Directions:
1) According to the forum thread on the worship of Iluvatar, where was the one physical center of Numenorean worship?
2) Pick up the forum thread on the worship of Iluvatar after its final post and continue it.

Excerpted passage:
------------------------------------
# Of the worship of Iluvatar.......



## redline2200 (Jan 15, 2003)

Does any one know why the men of Numenor are the only people in Arda that have ever worshipped Eru? I mean he is the most powerful being in the whole universe by far, why not worship him? Why does no one else ever even achknoldge the existence of Iluvatar?


----------



## Gothmog (Jan 15, 2003)

I have found this in Tolkien Letter 156


> Men have 'fallen' – any legends put in the form of supposed ancient history of this actual world of ours must accept that – but the peoples of the West, the good side are Re-formed. That is they are the descendants of Men that tried to repent and fled Westward from the domination of the Prime Dark Lord, and his false worship, and by contrast with the Elves renewed (and enlarged) their knowledge of the truth and the nature of the World. They thus escaped from 'religion' in a pagan sense, into a pure monotheist world, in which all things and beings and powers that might seem worshipful were not to be worshipped, not even the gods (the Valar), being only creatures of the One. And He was immensely remote.
> The High Elves were exiles from the Blessed Realm of the Gods (after their own particular Elvish fall) and they had no 'religion' (or religious practices, rather) for those had been in the hands of the gods, praising and adoring Eru 'the One', Ilúvatar the Father of All on the Mt. of Aman.


I hope that it is of some help


----------



## Thorondor_ (Sep 12, 2005)

I think that the following quote from the same letter makes things even clearer (emphasis added):


> The Numenoreans thus began a great new good, and as monotheists; but like the Jews (only more so) with only one physical centre of 'worship': the summit of the mountain Meneltarma 'Pillar of Heaven' - literally, for they did not conceive of the sky as a divine residence - in the centre of Numenor; _but it had no building and no temple, as all such things had evil associations_


Perhaps the last part of the quote implies that all relating to Eru was done individually/privately.
------------------------------------
[Saved data entries]

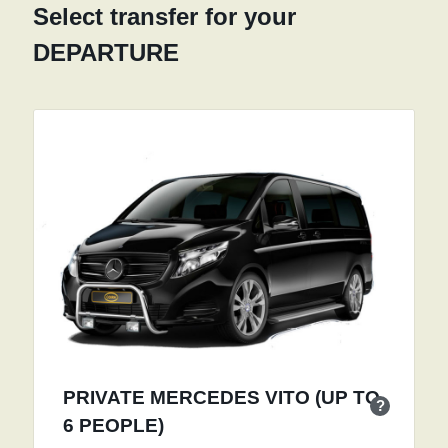
Select transfer for your
DEPARTURE
PRIVATE MERCEDES VITO (UP TO
?
6 PEOPLE)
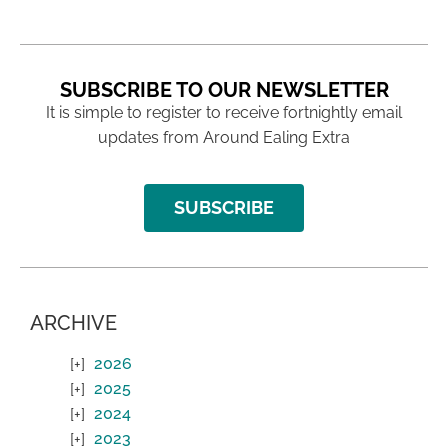
SUBSCRIBE TO OUR NEWSLETTER
It is simple to register to receive fortnightly email
updates from Around Ealing Extra
SUBSCRIBE
ARCHIVE
2026
2025
2024
2023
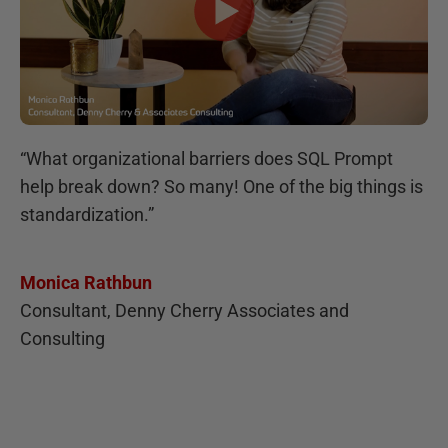
“
What organizational barriers does SQL Prompt
help break down? So many! One of the big things is
standardization.
”
Monica Rathbun
Consultant, Denny Cherry Associates and
Consulting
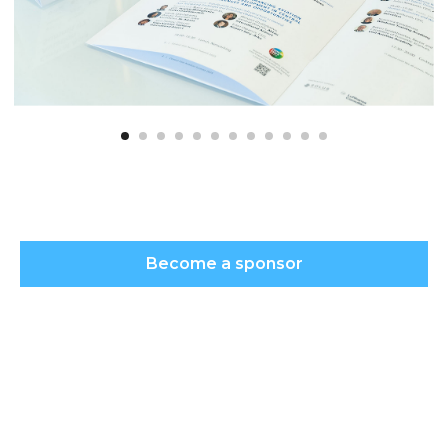
Become a sponsor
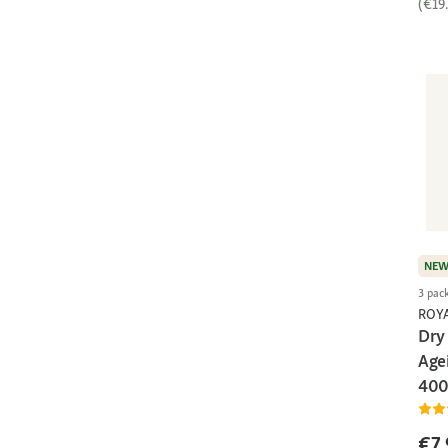
(€19
NE
3 pac
ROY
Dry 
Agei
400
€7.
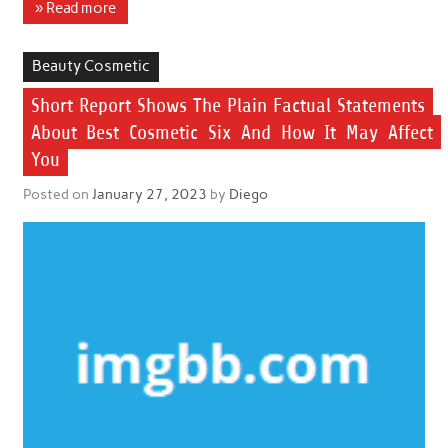
» Read more
Beauty Cosmetic
Short Report Shows The Plain Factual Statements
About Best Cosmetic Six And How It May Affect
You
Posted on
January 27, 2023
by
Diego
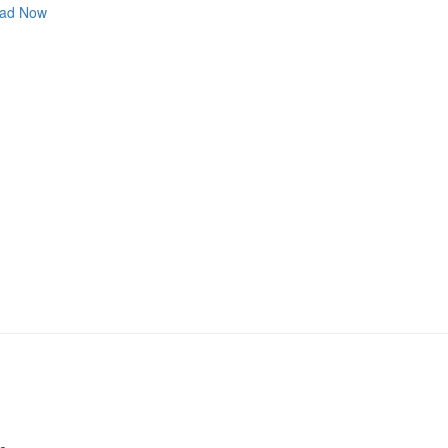
ad Now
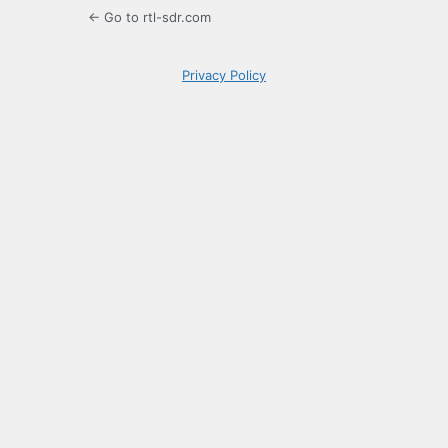
← Go to rtl-sdr.com
Privacy Policy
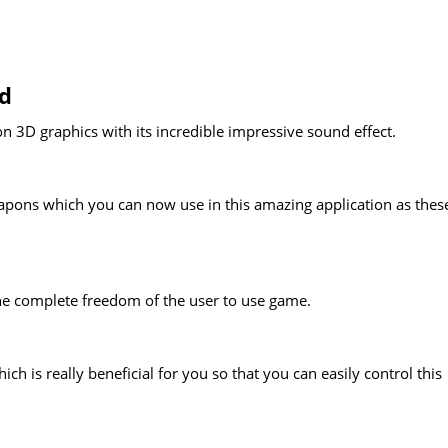
nd
on 3D graphics with its incredible impressive sound effect.
eapons which you can now use in this amazing application as thes
he complete freedom of the user to use game.
is really beneficial for you so that you can easily control this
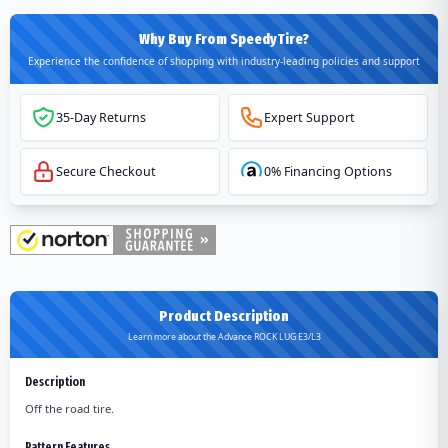
Why Buy From SpeedyTire?
Experience the confidence of shopping with industry-leading policies and support
35-Day Returns
Expert Support
Secure Checkout
0% Financing Options
Product Description
Learn more about the Advance ROCK LUG E3/L3
Description
Off the road tire.
Pattern Features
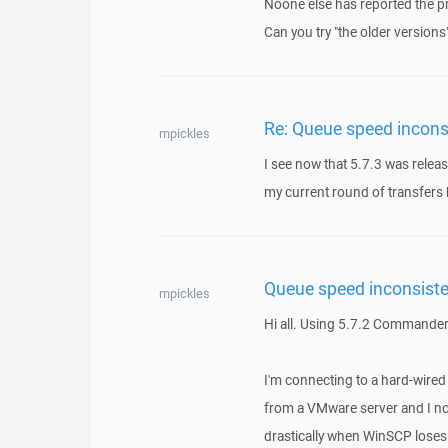
Noone else has reported the p
Can you try "the older versions
Re: Queue speed incons
mpickles
I see now that 5.7.3 was release
my current round of transfers ha
Queue speed inconsist
mpickles
Hi all. Using 5.7.2 Commander
I'm connecting to a hard-wire
from a VMware server and I no
drastically when WinSCP loses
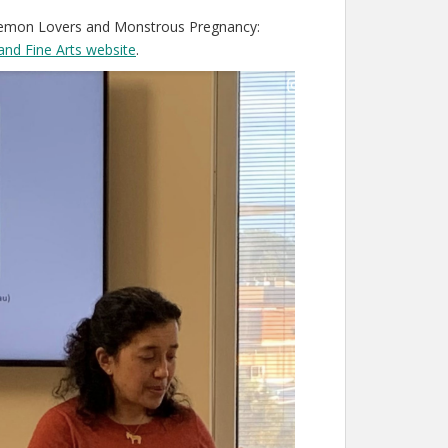
Daemon Lovers and Monstrous Pregnancy:
and Fine Arts website
.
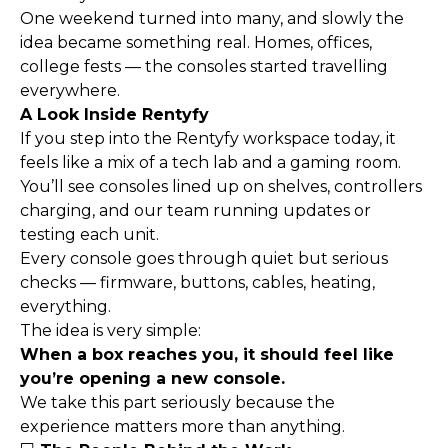
One weekend turned into many, and slowly the
idea became something real. Homes, offices,
college fests — the consoles started travelling
everywhere.
A Look Inside Rentyfy
If you step into the Rentyfy workspace today, it
feels like a mix of a tech lab and a gaming room.
You’ll see consoles lined up on shelves, controllers
charging, and our team running updates or
testing each unit.
Every console goes through quiet but serious
checks — firmware, buttons, cables, heating,
everything.
The idea is very simple:
When a box reaches you, it should feel like
you’re opening a new console.
We take this part seriously because the
experience matters more than anything.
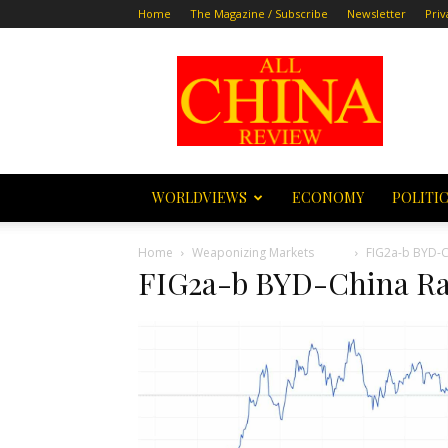
Home
The Magazine / Subscribe
Newsletter
Priv
All
China
Review
WORLDVIEWS
ECONOMY
POLITI
Home
Weaponizing Markets
FIG2a-b BYD-C
FIG2a-b BYD-China Ra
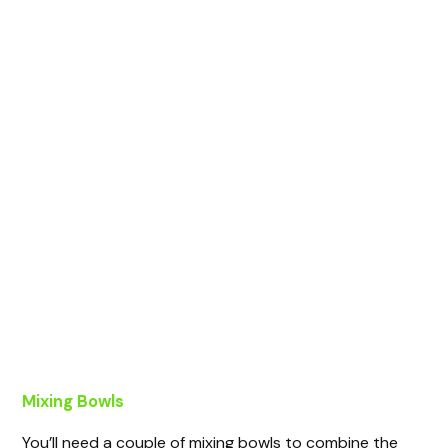
Mixing Bowls
You’ll need a couple of mixing bowls to combine the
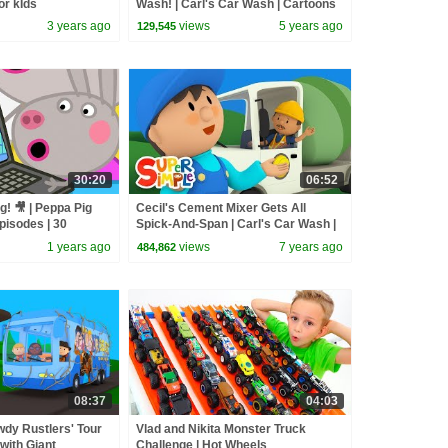
or kIds
Wash! | Carl's Car Wash | Cartoons
for Kids
3 years ago
views
5 years ago
129,545
30:20
06:52
g! 🎥 | Peppa Pig
Cecil's Cement Mixer Gets All
pisodes | 30
Spick-And-Span | Carl's Car Wash |
Cartoons For Kids
1 years ago
views
7 years ago
484,862
08:37
04:03
dy Rustlers' Tour
Vlad and Nikita Monster Truck
with Giant
Challenge | Hot Wheels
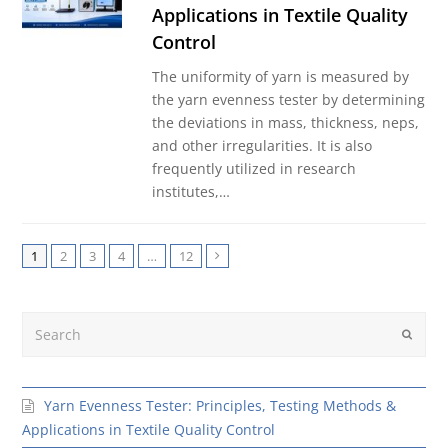
Applications in Textile Quality
Control
The uniformity of yarn is measured by
the yarn evenness tester by determining
the deviations in mass, thickness, neps,
and other irregularities. It is also
frequently utilized in research
institutes,…
1
2
3
4
…
12
Next
Search
Submit
Yarn Evenness Tester: Principles, Testing Methods &
Applications in Textile Quality Control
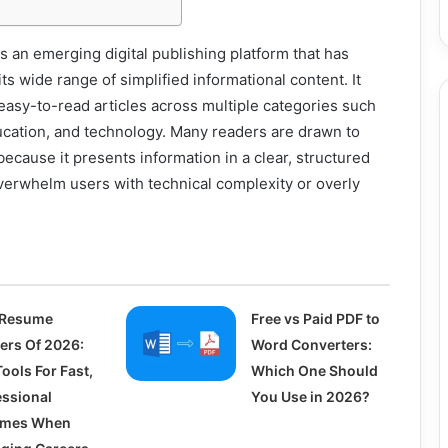
an emerging digital publishing platform that has
 its wide range of simplified informational content. It
easy-to-read articles across multiple categories such
education, and technology. Many readers are drawn to
ause it presents information in a clear, structured
verwhelm users with technical complexity or overly
 Resume
Free vs Paid PDF to
ders Of 2026:
Word Converters:
ools For Fast,
Which One Should
essional
You Use in 2026?
umes When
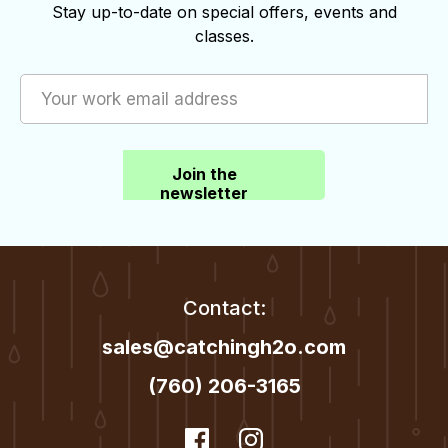
options
Stay up-to-date on special offers, events and
the
classes.
may
product
be
page
chosen
on
the
Join the
product
newsletter
page
Contact:
sales@catchingh2o.com
(760) 206-3165
dashicons-
Facebook
dashicons-
Instagram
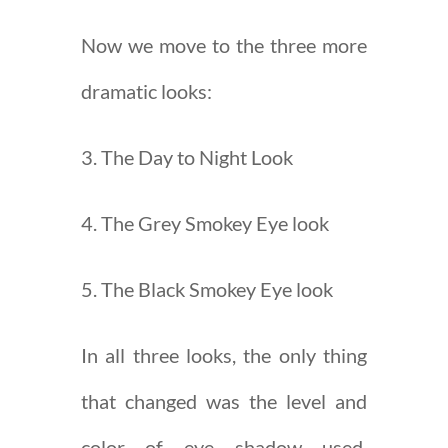
Now we move to the three more
dramatic looks:
3. The Day to Night Look
4. The Grey Smokey Eye look
5. The Black Smokey Eye look
In all three looks, the only thing
that changed was the level and
color of eye shadow used.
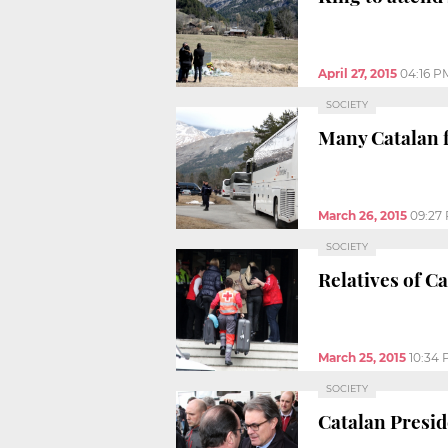
April 27, 2015
04:16 P
SOCIETY
Many Catalan f
March 26, 2015
09:27
SOCIETY
Relatives of C
March 25, 2015
10:34
SOCIETY
Catalan Presid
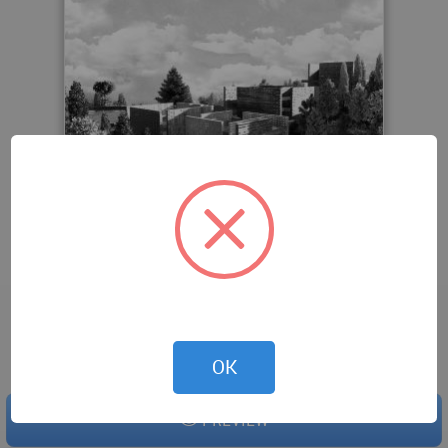
Downloaded 0 times.
OK
PREVIEW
------------------------------------
Answers below:
1) The summit of the mountain Meneltarma, "Pillar of Heaven," in the center of Numenor.

2)
[In the Gospel of Thomas,] Jesus said, "If your leaders say to you, 'Look, the (Father's) kingdom is in the sky,' then the birds of the sky will precede you. If they say to you, 'It is in the sea,' then the fish will precede you. Rather, the kingdom is within you and it is outside you"


----------



## Ithrynluin (Sep 13, 2005)

redline2200 said:


> Does any one know why the men of Numenor are the only people in Arda that have ever worshipped Eru? I mean he is the most powerful being in the whole universe by far, why not worship him? Why does no one else ever even achknoldge the existence of Iluvatar?



We don't know that everyone else does not acknowledge his existence. Some people perhaps did not even know of the existence of such a being. Tribes of men perhaps passed down some faint knowledge of him through generations, though this may have been tainted by the lies of Melkor. The ancestors of the Numenoreans obtained their image of Eru from their allies, the elves of Beleriand, who in turn learned about Eru from the Valar. It is interesting to note how it was the Valar who went to find and guide the first elves that awoke by Cuivienen, but it was allegedly Eru himself that spoke to the first men.


----------



## Grond (Sep 14, 2005)

The Eldar had _Eru manifest_ before them in Manwe. Manwe was "the mind of Eru" on Arda and as such... the Eldar were able to commune with God on a daily basis (at least while they remained in Aman). 

It also seems to me that the Valar would likely not have accepted worship. They seemed to delight in the mere association with the Eldar.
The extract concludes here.